Chief of Staff’s Introduction
The Dado Center Journal has for a number of years served as a key platform on which an animated and frequently critical discourse about the changes needed in the IDF has taken place. These changes are essential in light of the challenges presented by our enemies as well as the numerous opportunities that exist in this era.
In the Order of the Day that I issued when I took over as the 22nd Chief of Staff of the IDF, I wrote that “the principle that will guide our actions is readiness to change.” The ability of the IDF to defeat our enemies requires constant readiness, which we must strive to improve. Nevertheless, the scale of the responsibility that we bear, is derived no less from the need to adapt the IDF to the challenges of the present and the future, and from the necessity of knowing how to change.

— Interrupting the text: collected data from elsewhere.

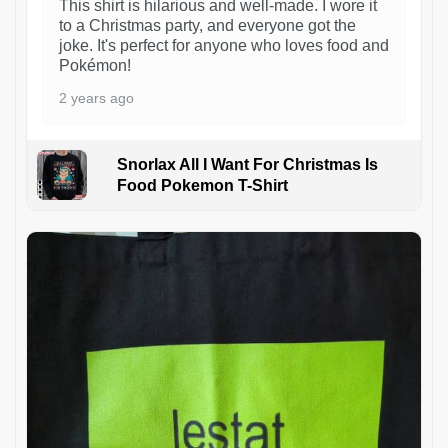
This shirt is hilarious and well-made. I wore it
to a Christmas party, and everyone got the
joke. It's perfect for anyone who loves food and
Pokémon!
2 years ago
Snorlax All I Want For Christmas Is
Food Pokemon T-Shirt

The reality around us is constantly changing. New threats are developing, and we encounter new opportunities on our path. For these reasons, and the need to remain relevant, we are required to change. The essence of the required change involves creating a clear gap between us and our enemies, which can lead to a clear victory. This type of victory is based on three key variables: achievements, price and time. The achievements must be larger; the price must be as small as possible (in civilians, soldiers, infrastructure, weapons); and the time must to be shorter.
The enemy is learning and changing all the time, due in part to the current technological age which accelerates the enemy’s rate of development and presents the IDF with a challenge that should not be discounted. This challenge requires intellectual and practical efforts from us, which must be profound and constant, and whose essence is change that is matched to the highest directive of any military force – ensuring a clear victory in any war that is forced upon us. It is not the strong who survive, but rather those that adapt themselves to change.

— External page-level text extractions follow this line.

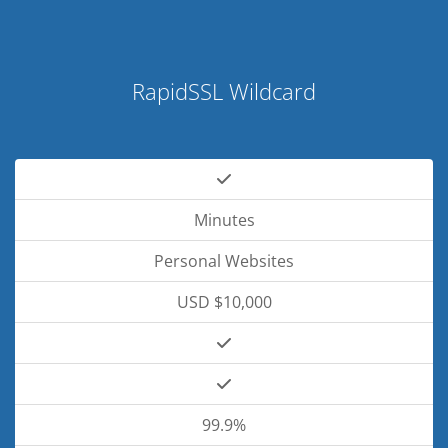
RapidSSL Wildcard
Minutes
Personal Websites
USD $10,000
99.9%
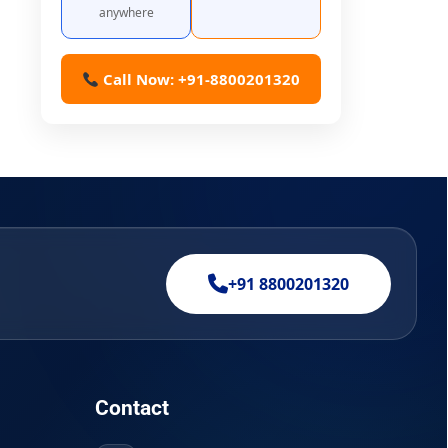
anywhere
Call Now: +91-8800201320
+91 8800201320
Contact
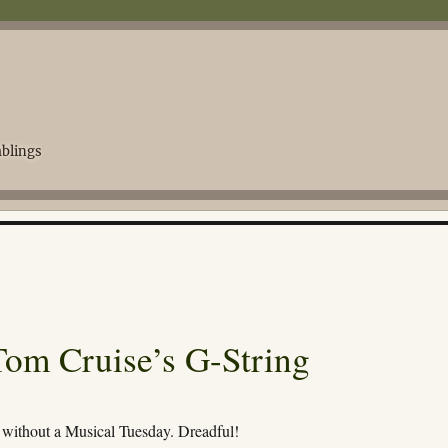
blings
Tom Cruise’s G-String
without a Musical Tuesday. Dreadful!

The need to maintain and improve readiness for a war, which could break out at any moment, and in parallel the need to change in order to remain relevant, led us to the organizing principle of the coming years upon which I based that Order of the Day, "Readiness and Change.”

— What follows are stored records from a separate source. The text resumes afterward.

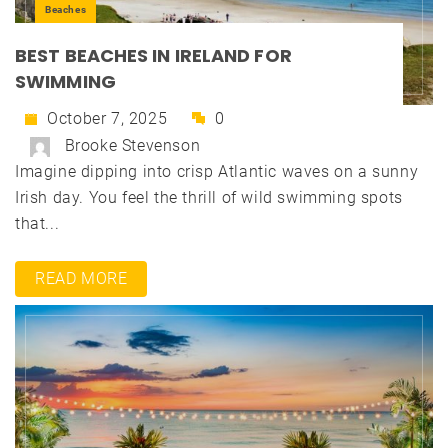
Beaches
BEST BEACHES IN IRELAND FOR
SWIMMING
October 7, 2025
0
Brooke Stevenson
Imagine dipping into crisp Atlantic waves on a sunny
Irish day. You feel the thrill of wild swimming spots
that...
READ MORE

“If we fight – we fight in the future, and we won’t return to the past. The enemies that we faced in the past, there is no certainty that they will behave in the future as they did in the past. On the contrary…” (David Ben Gurion, Unity and Destiny)
This landmark edition of the Dado Center Journal is an additional layer in our intellectual discourse and the practical path that we are following. We will continue to follow this path in the coming years, leading to force design to create a lethal, relevant and effective army. We must demand from ourselves that we never cease to provide a clear and convincing response to the form of war that has been developing around us in the past decades, and to ensure it is ineffective for our enemies. This challenge is of great interest not just for us, but also for the world, as the leading researchers who contributed to this edition can attest. In striving for stability and security, the IDF is required to build a suitable and up-to-date response to the terror armies that have been built around us, and to achieve victory in any campaign through undisputed military power.
In summary, congratulations to the Dado Center Journal team on initiating and implementing this project – which is an expression of our curiosity, critical approach, practicality and permanent desire to improve.